AltiVec is a cool-sounding buzzword associated with a few units that together execute vector instructions (kind of like when you buy truck; you don't just buy a "truck with an engine" you buy an "F-150 SuperCab with a Triton V-8!" The buzzwords make it sound so much better). The VALU handles arithmetic, logical, comparison, rotate and shift instructions on vectors, vector load and store instructions and vector permutation and formatting instructions.

The two main units within the AltiVec unit are the vector permute unit (VPU) and the vector ALU (VALU). It also has its own 32-entry 128-bit vector register file (VRF). Connecting these units are full 128-bit data paths. Finally, it is fully pipelined.
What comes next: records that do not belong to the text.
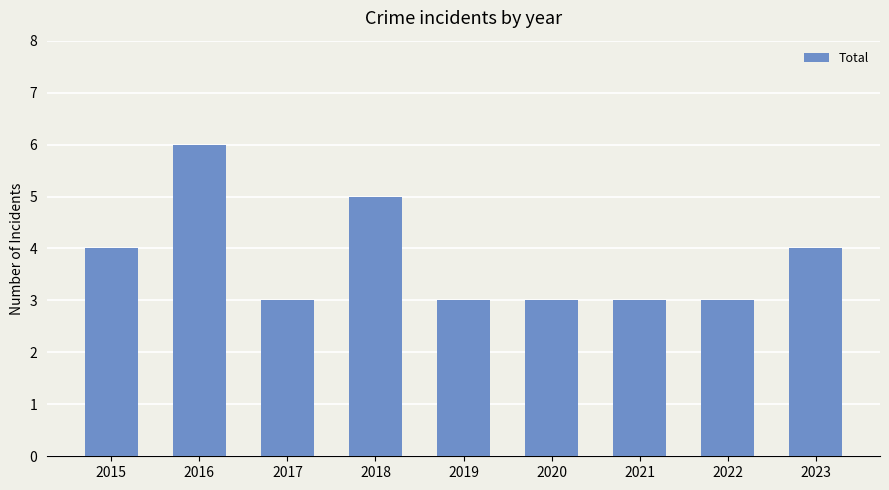

Is it true that the value at 2022 is 3?

True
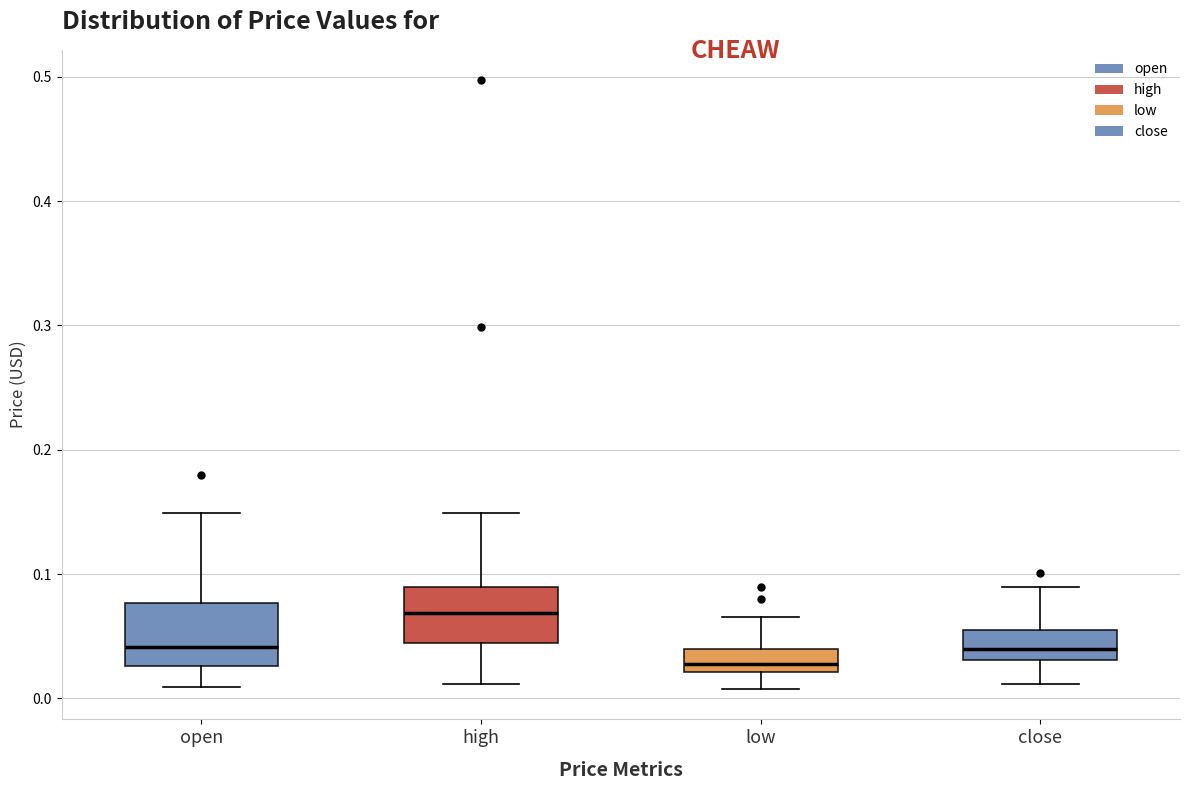

Where is the lower edge of the box for open on the y-axis? The values are not printed on the chart, so give them approximately, as read against the axis.

0.03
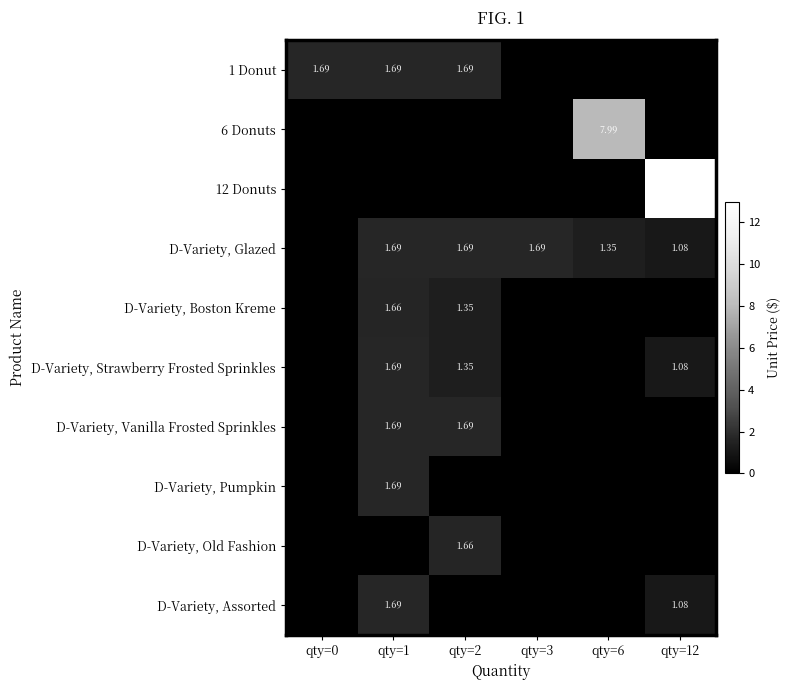

How many distinct data groups are displayed?

10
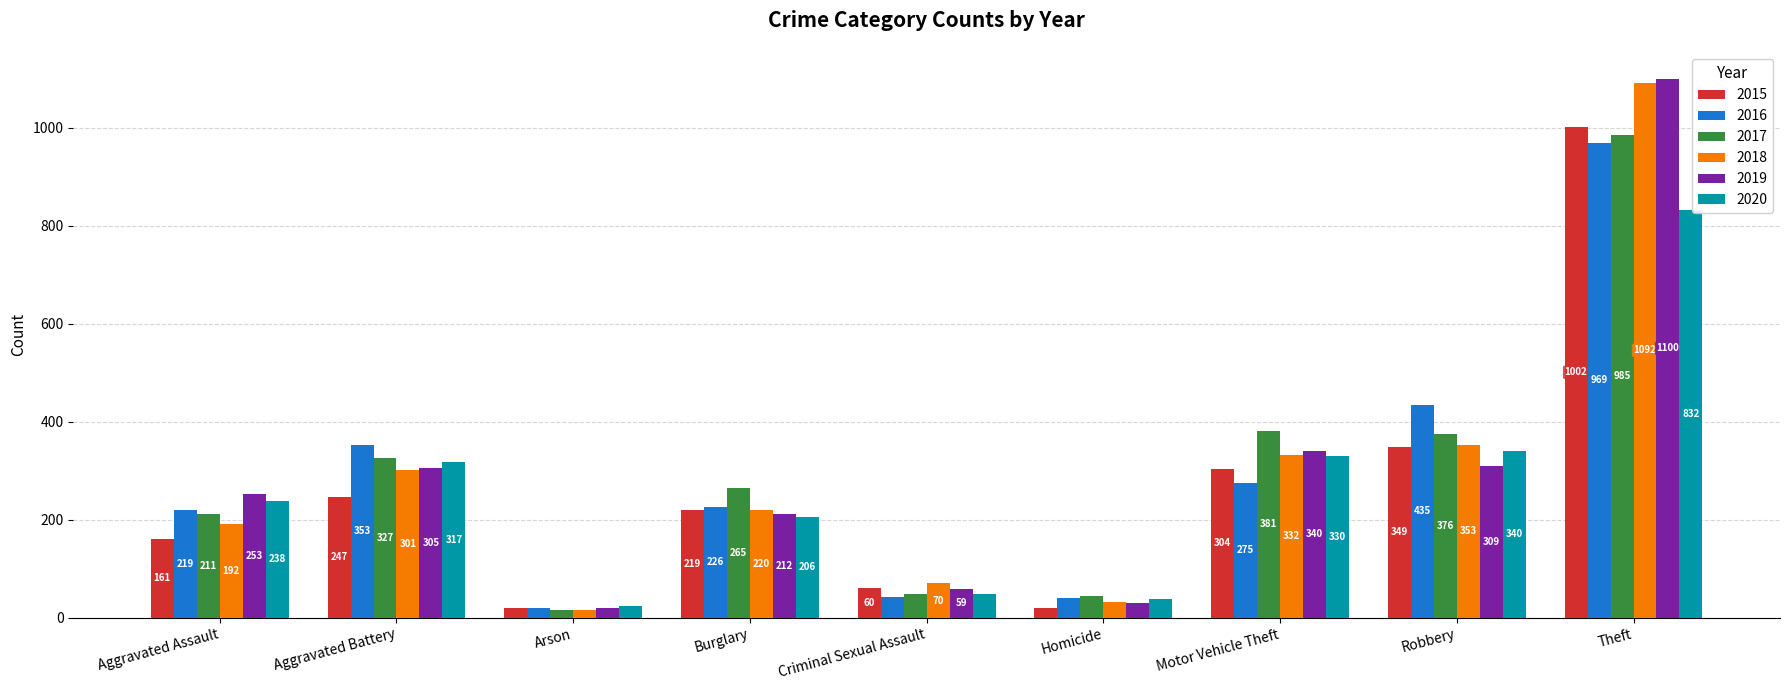

How many groups of bars are there?

9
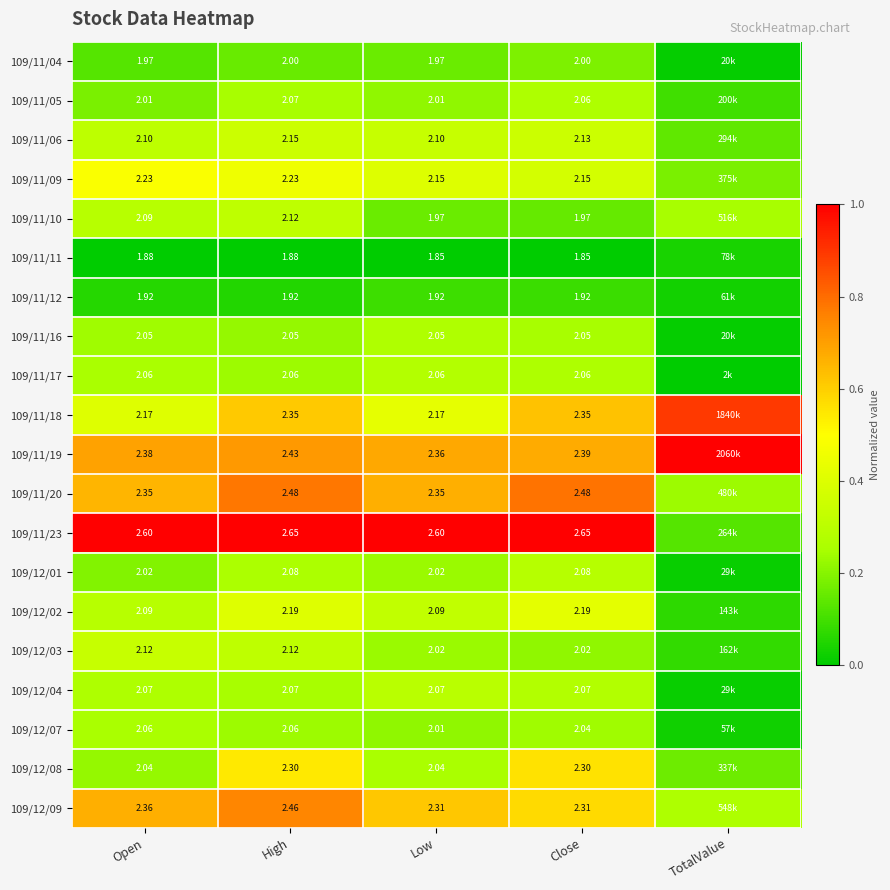

Is the value of 109/11/06 at Low greater than the value of 109/11/12 at Close?

Yes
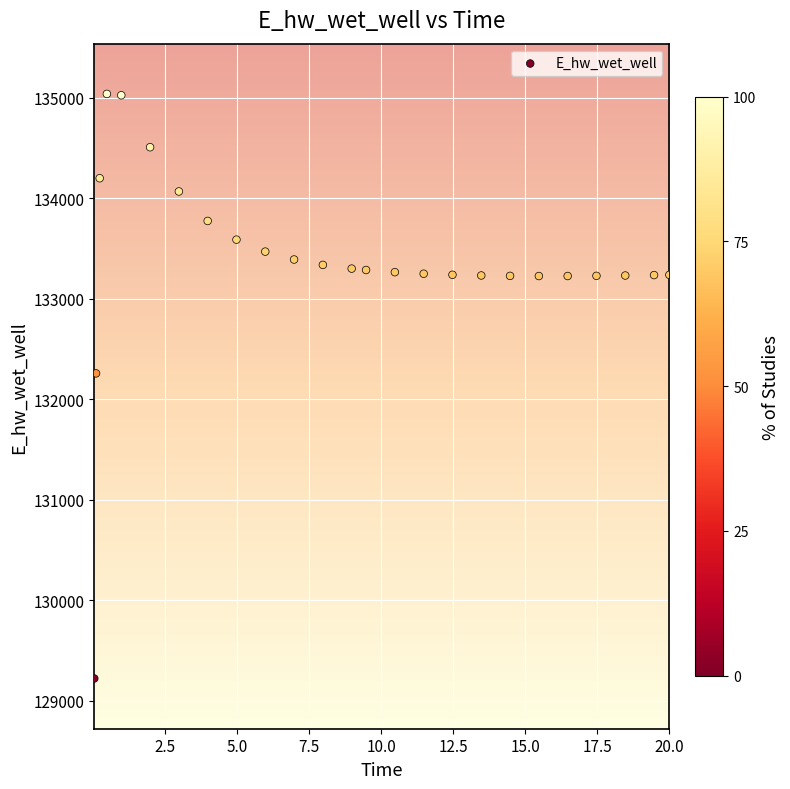

What Y value in the scatter plot is closest to 132132?

132259.4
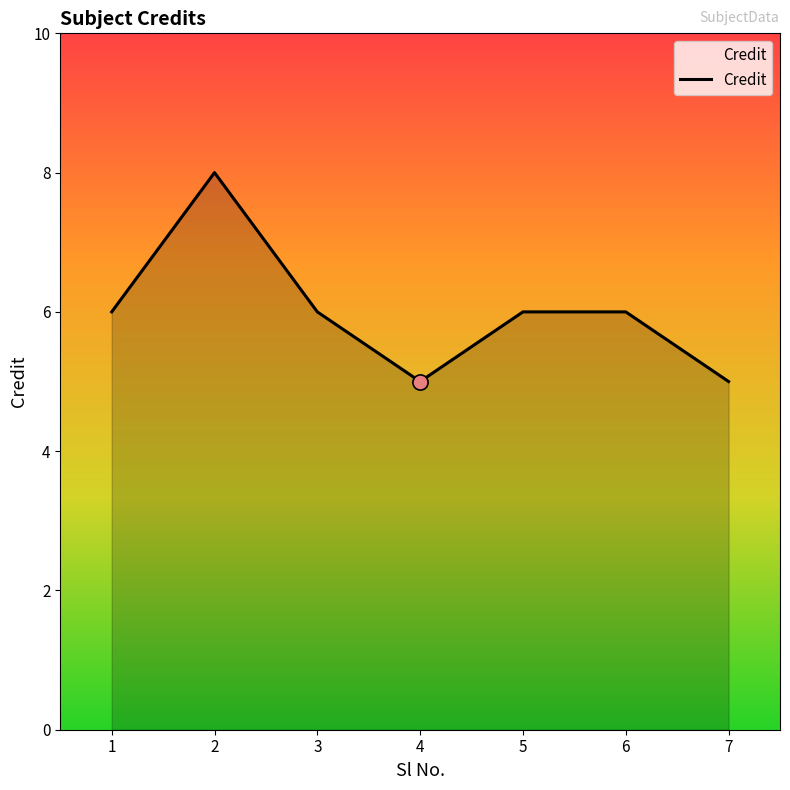

Which has a higher value, 2 or 6?

2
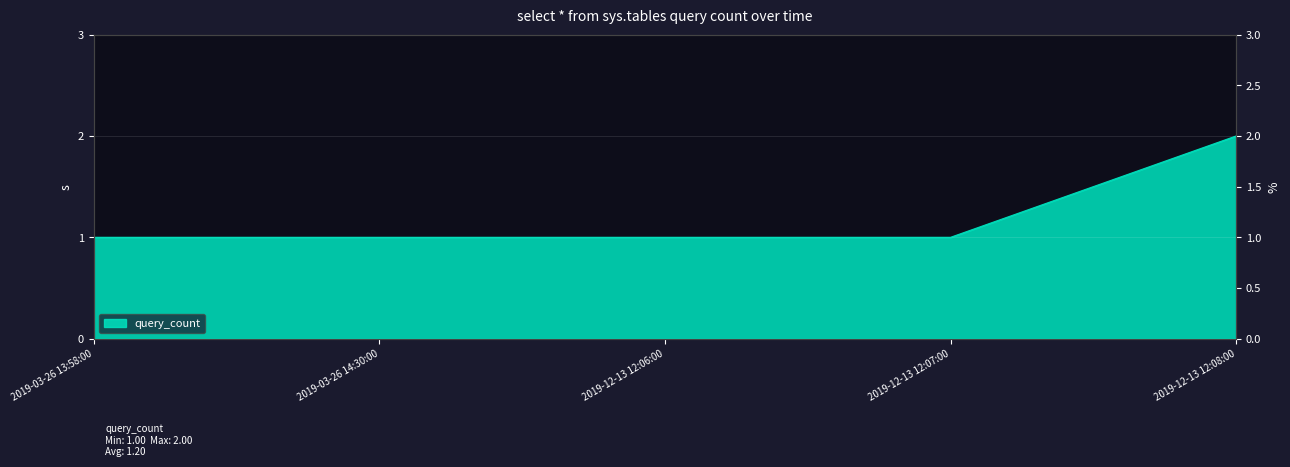

What is the minimum value shown in the chart?

1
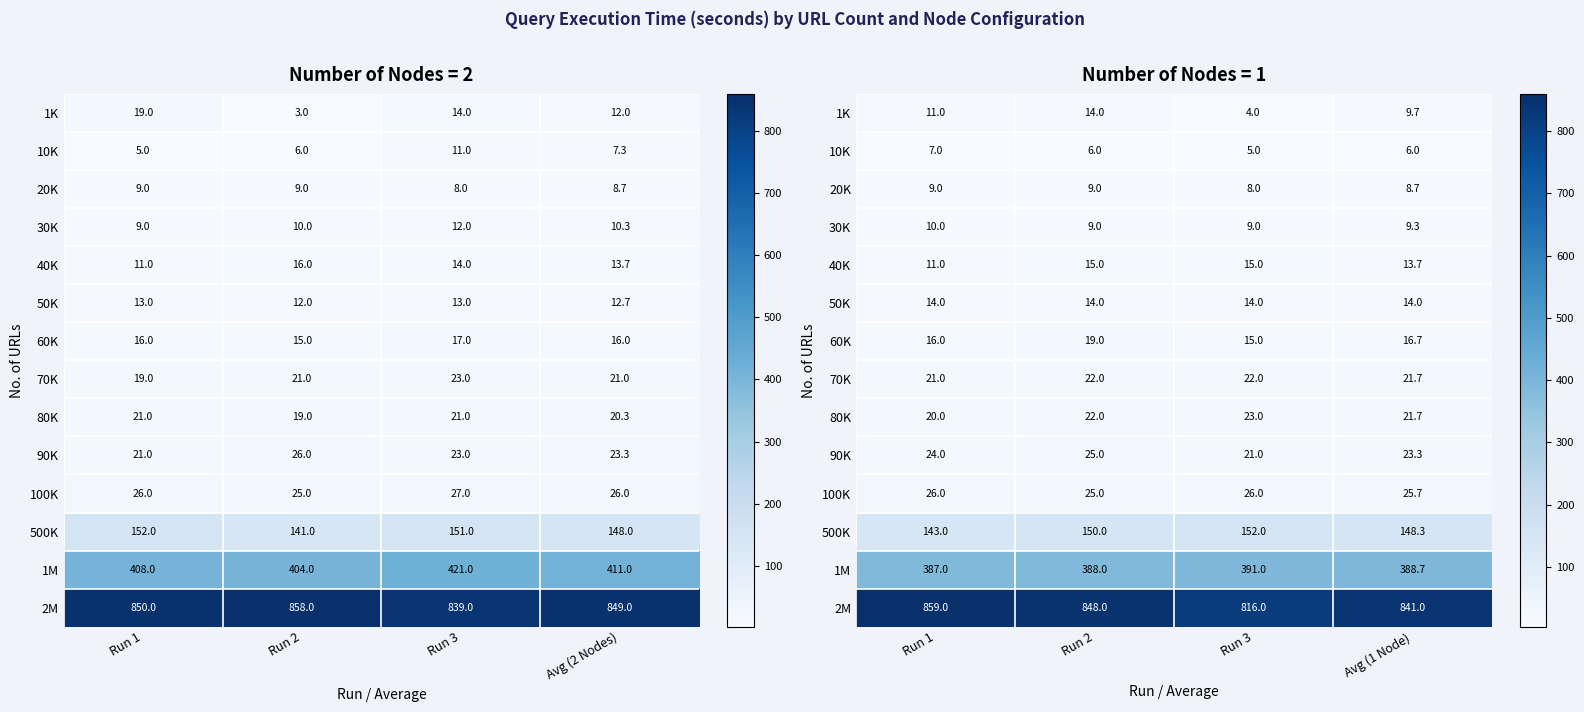

Which has a higher value, Run 3 or Run 2?

Run 2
Having a separate unit dedicated to vector operations enhances both vector operation performance and overall performance since any instruction that uses vectors can be handed off to the AltiVec while subsequent (non-vector) instructions are handled by the other main execution units.

Vector Permute Unit (VPU)

Let's first look at the vector permute unit. What it does is permute vectors, that is, it manipulates them, and a lot more efficiently than the non-AltiVec MPC750, for example. It can pack and unpack vectors, meaning it truncates or expands via sign extension the operand. The VPU also handles merges, taking the first or last n bytes of two operands and merge them into a result 2n bytes long. Vector splat is taking a single constant and making a vector in which all elements have that constant's value. Splat is useful for multiplying a constant by a vector; it "splats" the constant, than multiplies the result with the vector. There are many other vector permutations the VPU performs (too many to explain them all here), however that should give you an idea about what kind of functionality it has.

Vector Arithmetic Logic Unit (VALU)

The VALU has the same functionality as the regular ALU, except it performs them on vectors rather than individual integer or floating point numbers. The VALU actually consists of three independent subunits: the vector simple integer unit (VSIU), the vector complex integer unit (VCIU) and the vector floating-point unit (you guessed it, the VFPU).

The VSIU executes the so-called "simple" vector integer computational instructions. These include addition, subtraction, maximum and minimum comparisons, averaging, rotates and shifts, comparisons and boolean operations.

The VCIU, on the other hand, handles the more complex integer instructions. These are instructions that have a longer latency than than the simple instructions, such as multiplication, division, multiplcation/addition and sum-across with saturation.

The VFPU executes all the same instructions as the VSIU and VCIU, combined, just with floating point numbers.